Why the right wing clings to its guns

January 22, 2013

I APPRECIATED Danny Katch's sharp and very funny piece about the mad politics of guns in the United States ("Sticking to their Glocks"). He begins to touch on some issues that merit further exploration.

American "gun culture" is not, to my mind, primarily about the power of the gun lobby as such--it is about the politics of paranoia and race. That is the secret of its intractability, which is so mystifying to liberals; why even their most modest proposals, popular with the general public and inoffensive--even congenial--to big business, remain stuck in the shoals of the legislatures, or smashed by the rocks altogether.

As soon as one begins to address the nation's absolutely weird intercourse with guns, even in the technocratic, hedge-trimming mode of the modern Democrat, one dredges up a huge muck buried just under the surface of U.S. politics.

Gun ownership, in the sense of the number of households owning at least one firearm, has declined steadily in the U.S. for the last 30 years. Yet gun purchases seem to have increased sharply in the last decade. Thus, the distribution of guns has become extremely skewed, with the top 20 percent of owners controlling an amazing 65 percent of the nation's guns! In other words, a relatively small number of people are accumulating a relatively huge amount of weaponry.

Furthermore, gun ownership in the U.S. has become highly correlated with the political right. As Nate Silver writes, "Whether someone owns a gun is a more powerful predictor of a person's political party than her gender, whether she identifies as gay or lesbian, whether she is Hispanic, whether she lives in the South or a number of other demographic characteristics."

Indeed, the decline in gun ownership is due almost entirely to Democrats and independents--the percentage has barely moved for Republicans. A particularly notable statistic is the rate of gun ownership in the suburbs, where there is scarcely any rational reason to own a gun, given the paucity of wilderness or crime. The rate is 27 percent for Democrats--and 58 percent for Republicans.

CLEARLY, GUN ownership, and particularly the hoarding of weapons, has become an expression of the "paranoid style" in American politics, recently driven to a froth by reactionary and racist responses to a number of long-term changes that are more or less correctly perceived: the collapse of the "American Dream," the decline of U.S. global superiority, the decadence and treason of the elite, demographic shifts in the citizenry, etc. A stockpile is an individualistic (and infantile) means of symbolically "resisting" these phenomena without actually posing any particular threat, save perhaps to oneself and one's neighbors.

Furthermore, the paranoid constituency is inextricable from the Republican electorate as currently structured. For example, thanks to post-2010 gerrymandering and the general unfairness of district-based representation for the urban working class, the GOP enjoys a broad majority in the U.S. House of Representatives even though more people voted for Democrats in House races! (A paradoxical outcome is that the U.S. Senate is probably more representative in its political composition than the House.)

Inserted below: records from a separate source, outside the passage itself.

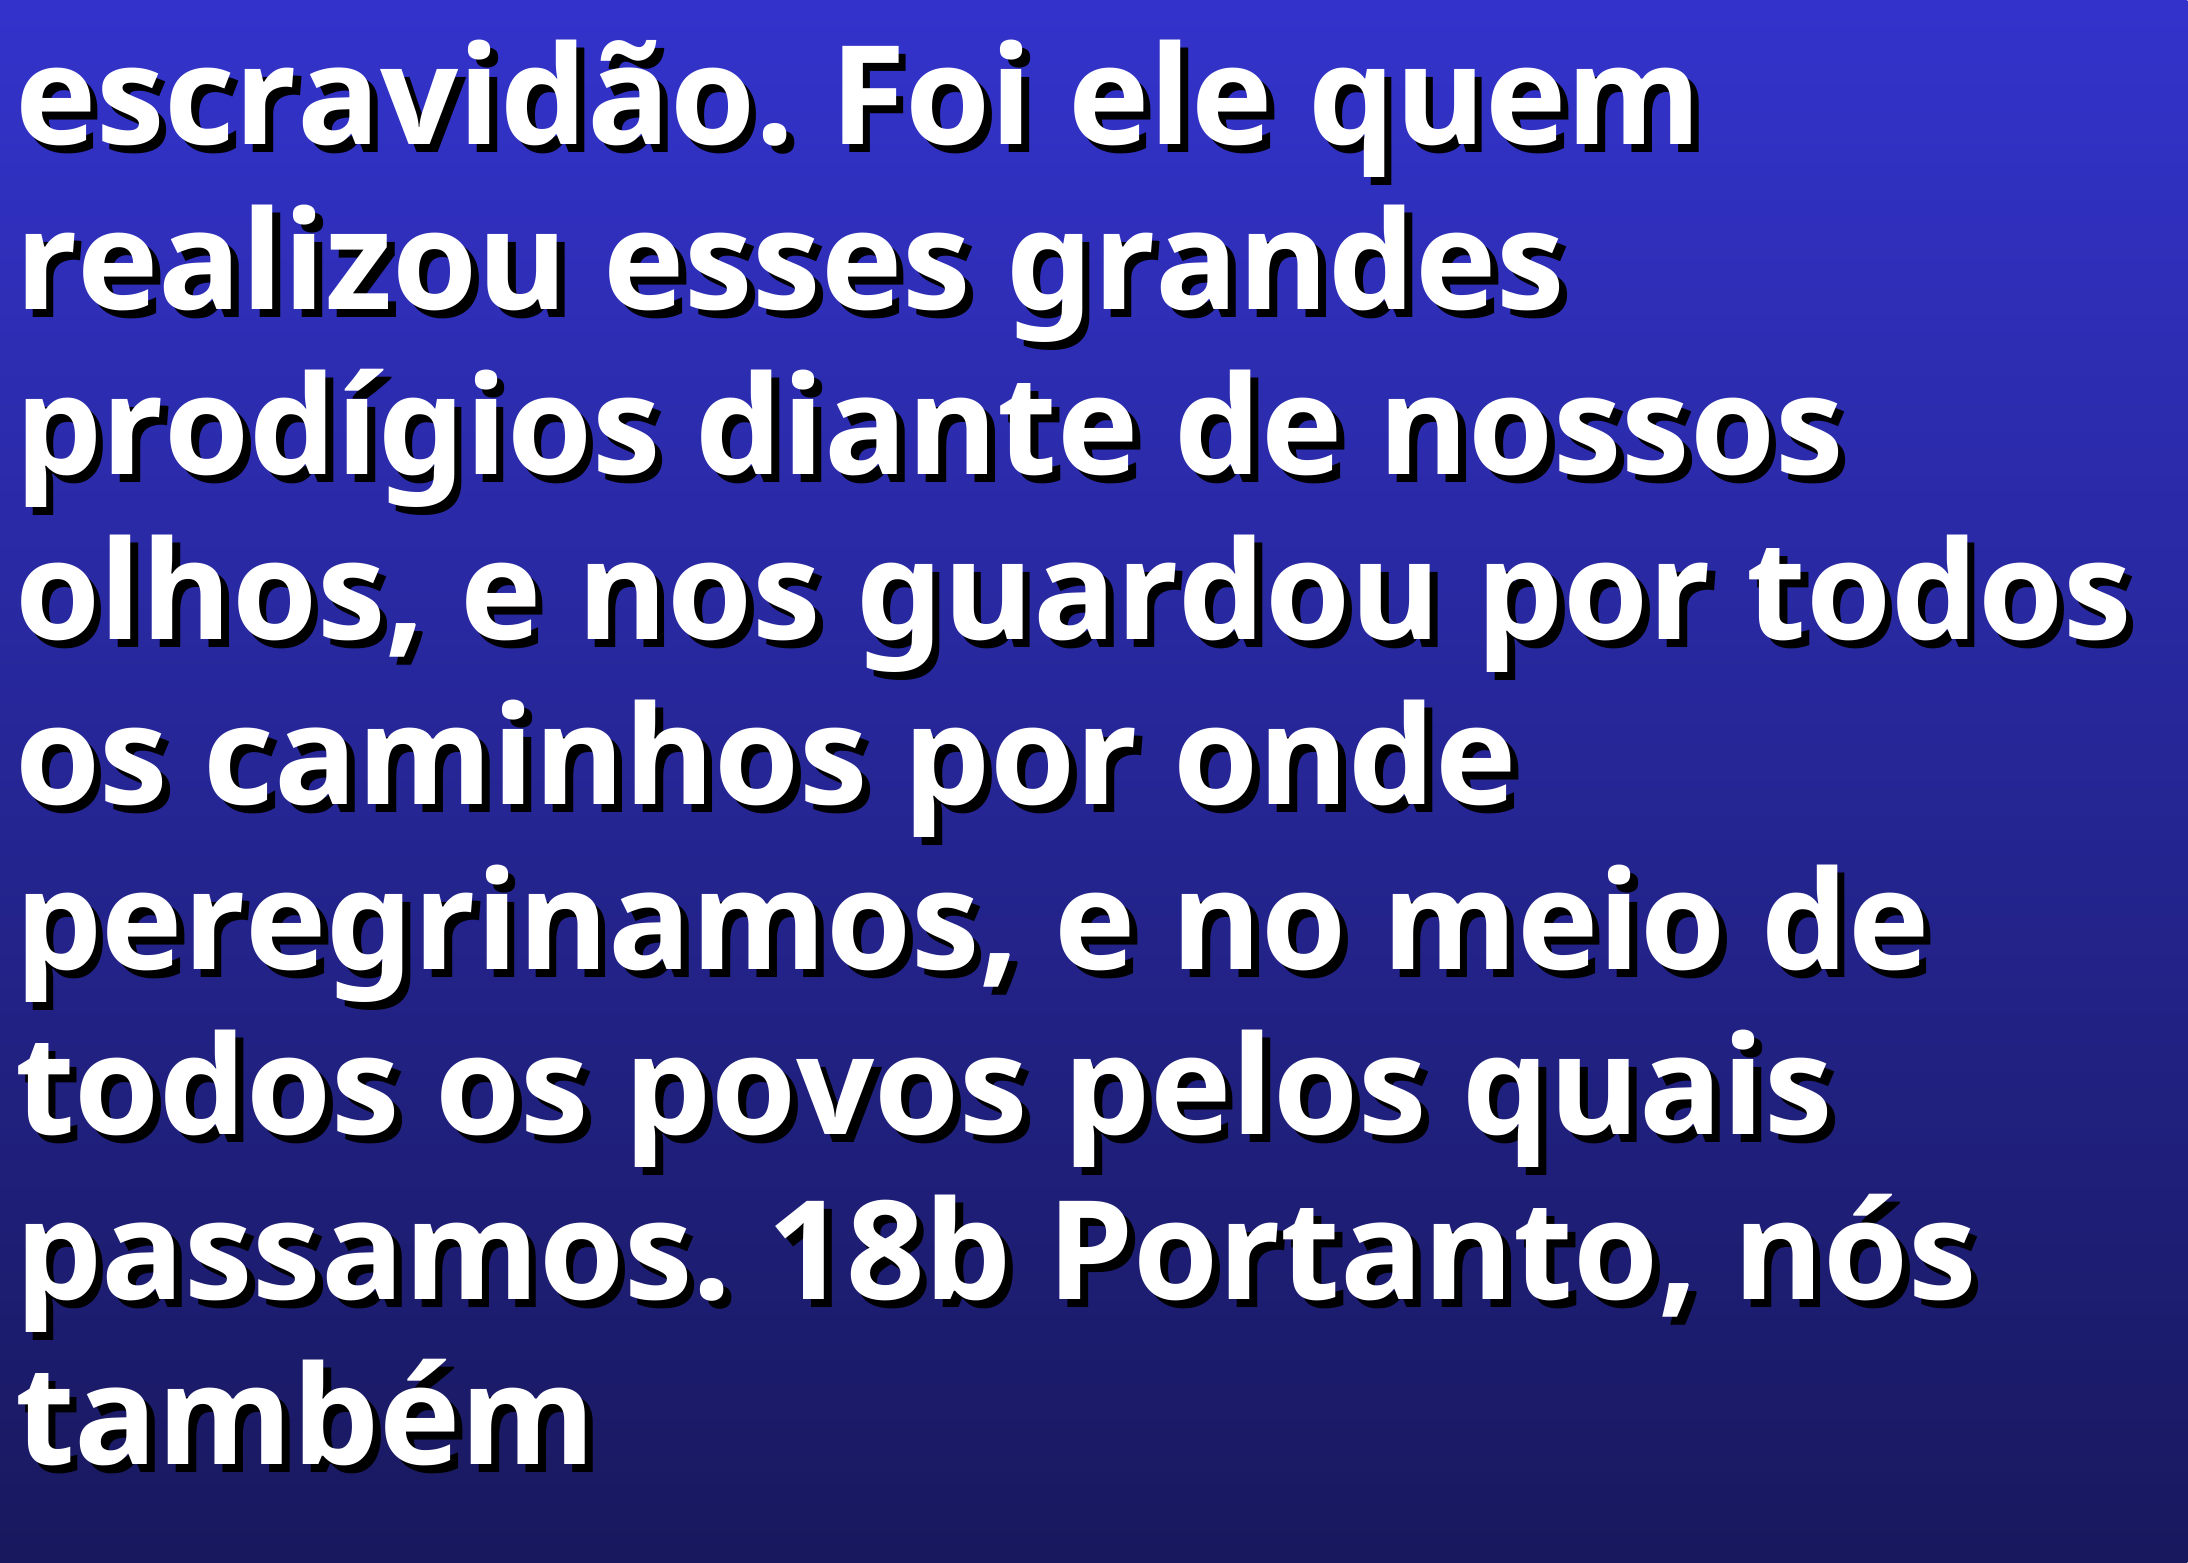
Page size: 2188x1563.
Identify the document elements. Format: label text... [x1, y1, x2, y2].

text_box escravidão. Foi ele quem realizou esses grandes prodígios diante de nossos olhos, e nos guardou por todos os caminhos por onde peregrinamos, e no meio de todos os povos pelos quais passamos. 18b Portanto, nós também [0, 0, 2188, 1500]
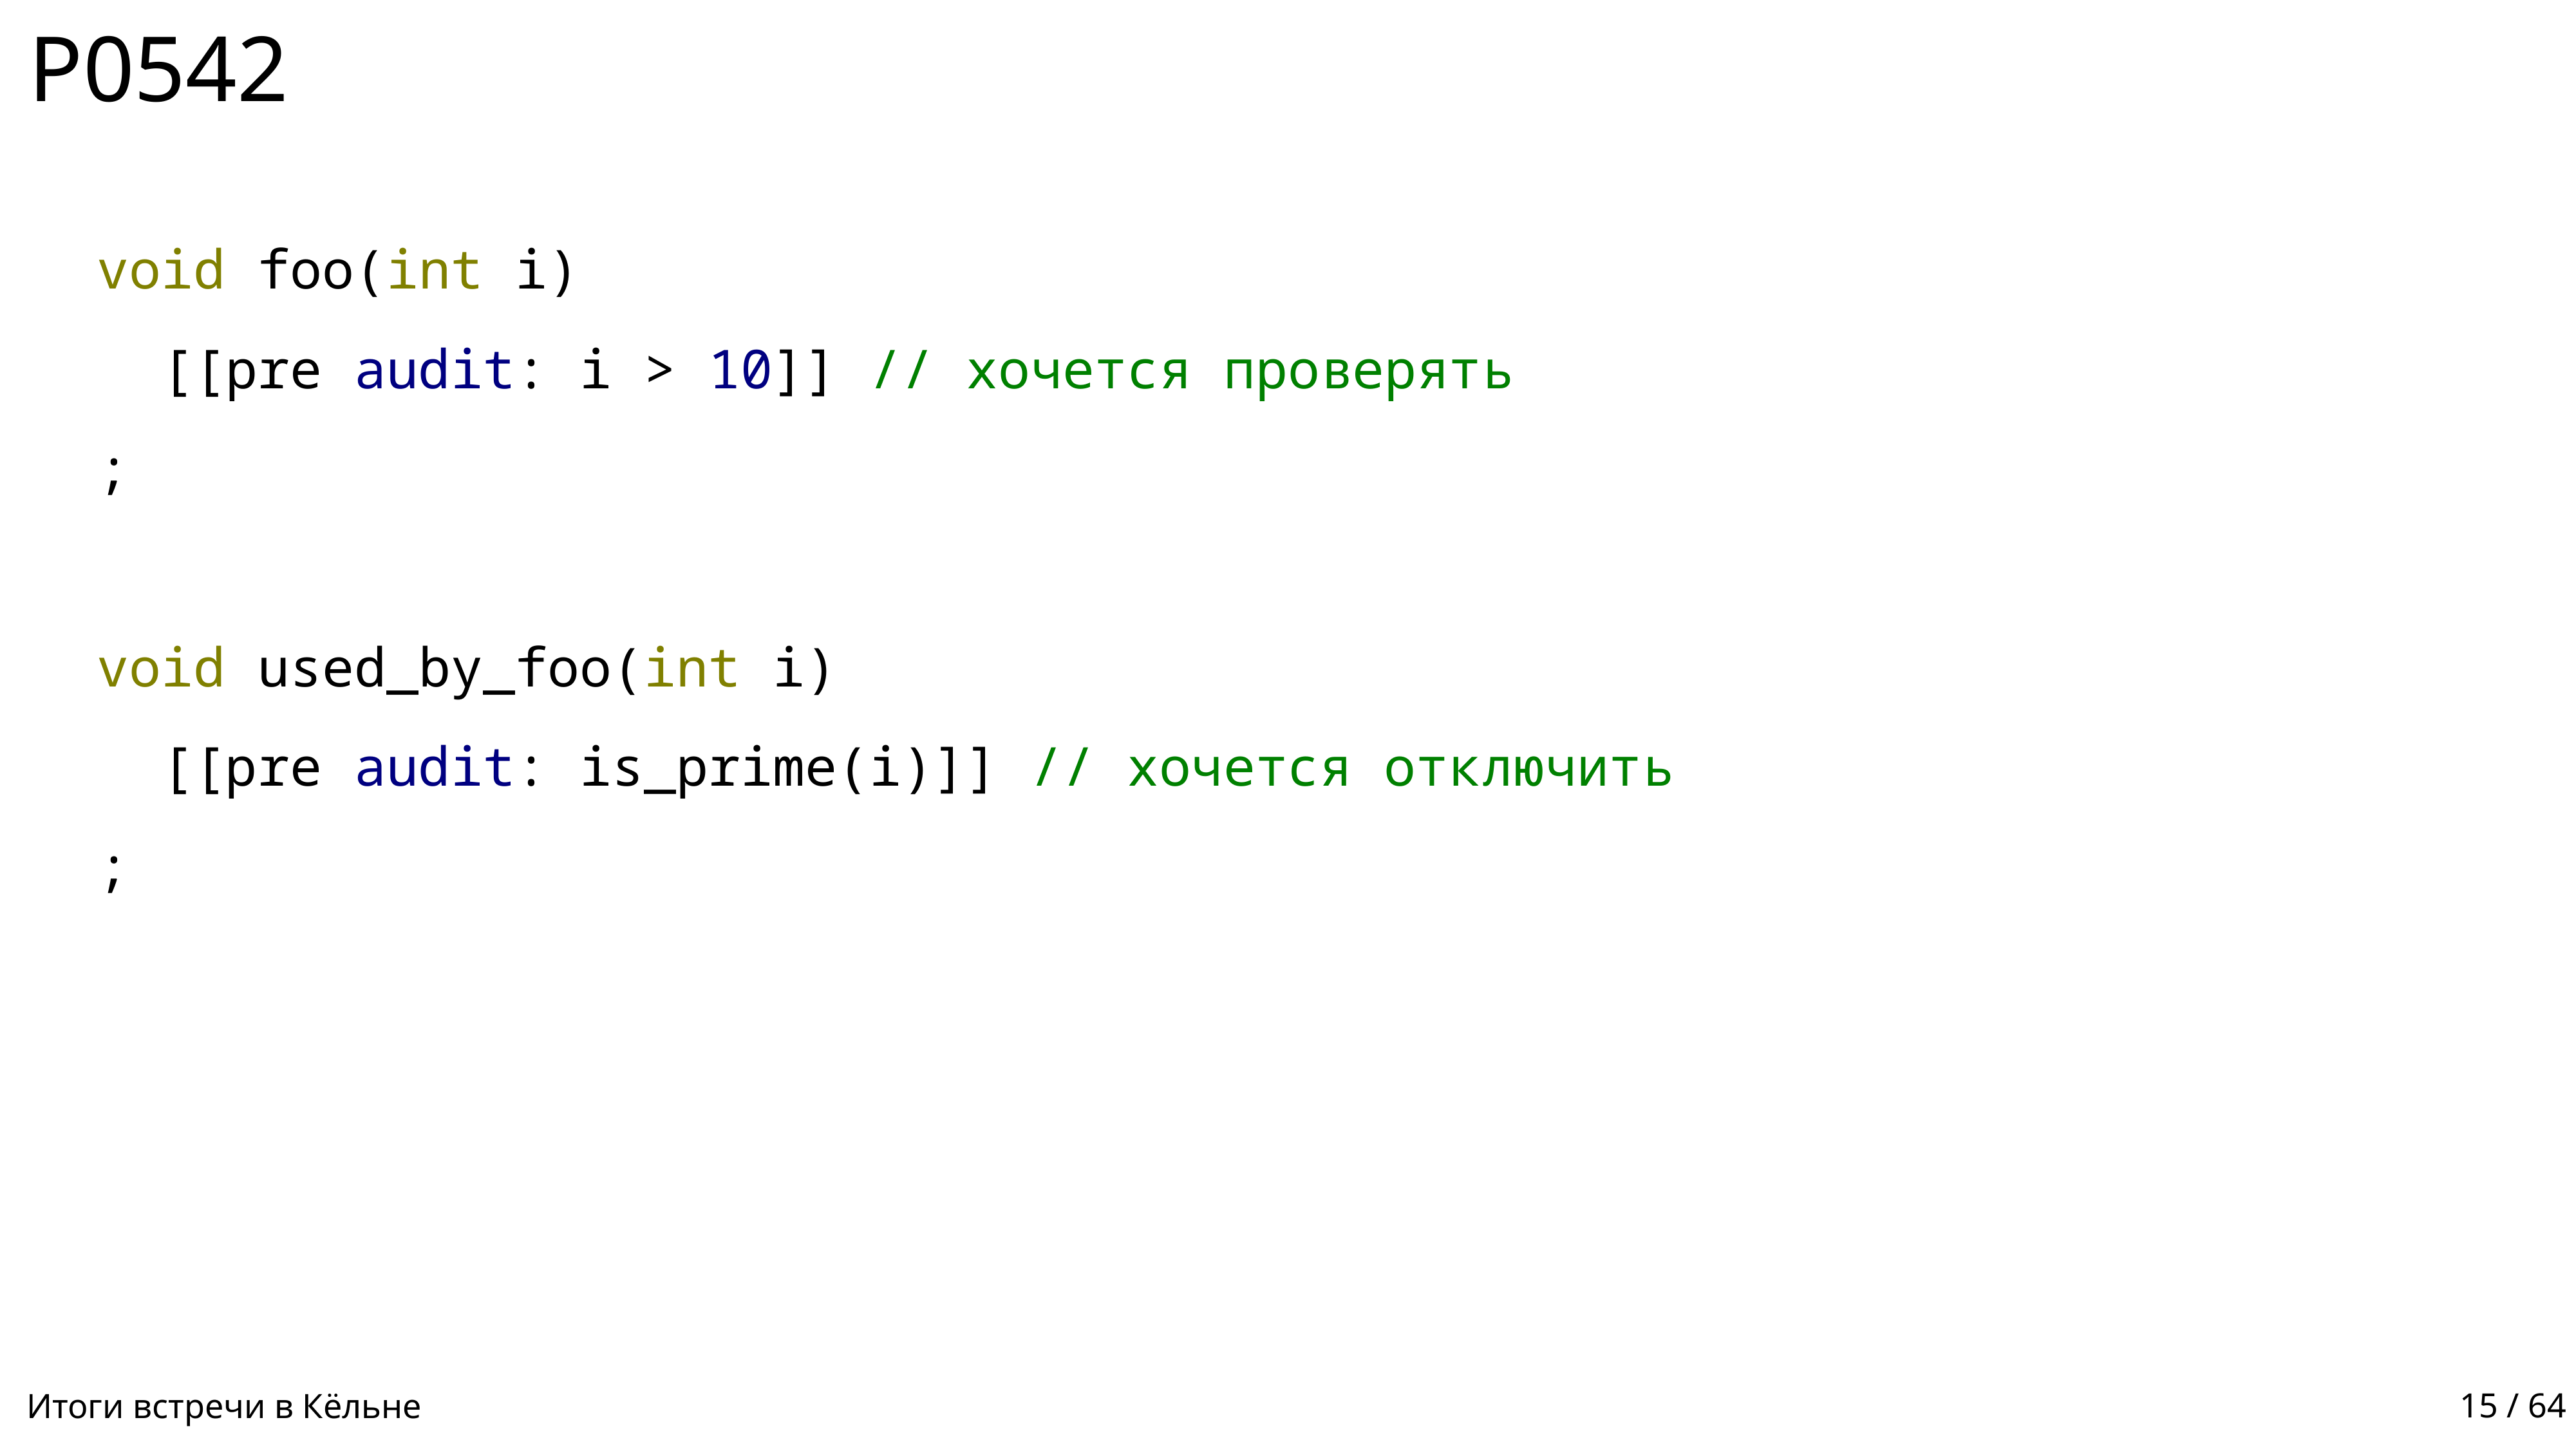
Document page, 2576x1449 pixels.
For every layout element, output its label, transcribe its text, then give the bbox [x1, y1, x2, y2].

list <number> / 64 [1479, 1376, 2576, 1431]
list Итоги встречи в Кёльне [17, 1376, 1114, 1431]
title P0542 [19, 19, 2550, 155]
list void foo(int i) [[pre audit: i > 10]] // хочется проверять ; void used_by_foo(int i) [[pre audit: is_prime(i)]] // хочется отключить ; [87, 214, 2550, 1382]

The GOP has always been sensitive to the moods of its right wing, but this is arguably more pronounced than ever: the average House Republican represents a carefully carved slice of hinterland, not any normal sample of the general public. This is surely true at the state level as well.

I believe that the traditional left-radical skepticism towards "gun control" is broadly correct; as Katch points out, the liberal notion that only cops and soldiers should carry guns is just a variation on the "good guy/bad guy" narrative of the right. Even more importantly, armed self-defense really has been important in progressive struggles, especially the labor and Black movements. It would be foolish to think that armed self-defense is somehow "played out" in contemporary times.

That said, I think that socialists ought to think through how people's genuine outrage and disgust over gun violence and crazy massacres can be channeled toward exposing and damaging the political right. This can even be expressed legislatively, given that much of the discussion is legislative (for better or worse). For example, banning of gun shows would be a very fine way to deprive the right wing of spaces to rally and network.

Whether such legislative ideas could pass or even be formally introduced is not critically important: the point would be to politicize the "legalistic" forms through which people tend to approach the question. (It goes without saying that we would also sharply oppose creepy and authoritarian proposals to militarize schools, keep registries of people with mental illness, etc.)

The socialist stance on gun control is principled, but not trans-historical. Our positions at any given time have to be worked out with reference to the concrete arrangement of class and political forces.